= What to work on =
Begin with the line that holds "260 263 2945". Output it and all remaining lines of the material, verbatim, ending with the last.

Materials provided: Begin

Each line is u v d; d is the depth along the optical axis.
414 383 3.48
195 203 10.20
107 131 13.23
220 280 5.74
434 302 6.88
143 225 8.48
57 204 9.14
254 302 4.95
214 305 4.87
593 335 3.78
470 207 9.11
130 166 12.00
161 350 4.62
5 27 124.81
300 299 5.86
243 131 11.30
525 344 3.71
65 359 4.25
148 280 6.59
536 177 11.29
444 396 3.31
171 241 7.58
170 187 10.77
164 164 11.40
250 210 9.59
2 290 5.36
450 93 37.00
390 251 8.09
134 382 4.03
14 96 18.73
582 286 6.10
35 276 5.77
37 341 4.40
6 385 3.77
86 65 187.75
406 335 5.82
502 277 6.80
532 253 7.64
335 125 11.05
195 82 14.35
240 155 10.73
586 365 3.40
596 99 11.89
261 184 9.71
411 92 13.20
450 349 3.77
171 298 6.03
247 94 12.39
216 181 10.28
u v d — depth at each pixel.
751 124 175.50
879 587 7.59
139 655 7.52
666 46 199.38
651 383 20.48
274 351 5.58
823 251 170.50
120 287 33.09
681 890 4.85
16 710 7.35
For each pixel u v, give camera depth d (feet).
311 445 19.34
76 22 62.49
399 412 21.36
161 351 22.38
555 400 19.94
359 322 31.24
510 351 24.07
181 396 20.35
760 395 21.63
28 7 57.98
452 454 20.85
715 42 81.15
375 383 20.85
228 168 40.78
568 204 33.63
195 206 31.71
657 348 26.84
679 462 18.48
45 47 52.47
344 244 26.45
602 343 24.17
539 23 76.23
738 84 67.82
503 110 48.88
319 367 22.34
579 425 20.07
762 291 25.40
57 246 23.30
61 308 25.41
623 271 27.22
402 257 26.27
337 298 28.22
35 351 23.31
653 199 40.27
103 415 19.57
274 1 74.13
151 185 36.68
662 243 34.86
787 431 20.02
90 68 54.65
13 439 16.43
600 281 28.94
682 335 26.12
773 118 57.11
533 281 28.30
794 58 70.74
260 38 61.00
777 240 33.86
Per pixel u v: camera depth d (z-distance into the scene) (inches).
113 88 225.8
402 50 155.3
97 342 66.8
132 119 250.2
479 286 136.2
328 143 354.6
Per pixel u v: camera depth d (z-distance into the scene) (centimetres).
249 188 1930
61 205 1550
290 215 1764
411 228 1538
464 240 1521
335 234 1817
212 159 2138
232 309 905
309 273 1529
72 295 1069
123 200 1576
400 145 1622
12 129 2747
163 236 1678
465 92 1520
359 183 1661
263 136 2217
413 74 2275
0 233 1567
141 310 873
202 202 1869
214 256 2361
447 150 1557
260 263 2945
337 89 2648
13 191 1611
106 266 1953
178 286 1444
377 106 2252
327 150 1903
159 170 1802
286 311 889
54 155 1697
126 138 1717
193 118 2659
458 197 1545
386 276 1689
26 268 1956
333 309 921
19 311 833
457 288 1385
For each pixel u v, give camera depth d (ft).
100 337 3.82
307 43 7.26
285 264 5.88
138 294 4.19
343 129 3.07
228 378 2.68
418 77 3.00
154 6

Materials provided: End

= Answer to this task =
260 263 2945
337 89 2648
13 191 1611
106 266 1953
178 286 1444
377 106 2252
327 150 1903
159 170 1802
286 311 889
54 155 1697
126 138 1717
193 118 2659
458 197 1545
386 276 1689
26 268 1956
333 309 921
19 311 833
457 288 1385
For each pixel u v, give camera depth d (ft).
100 337 3.82
307 43 7.26
285 264 5.88
138 294 4.19
343 129 3.07
228 378 2.68
418 77 3.00
154 6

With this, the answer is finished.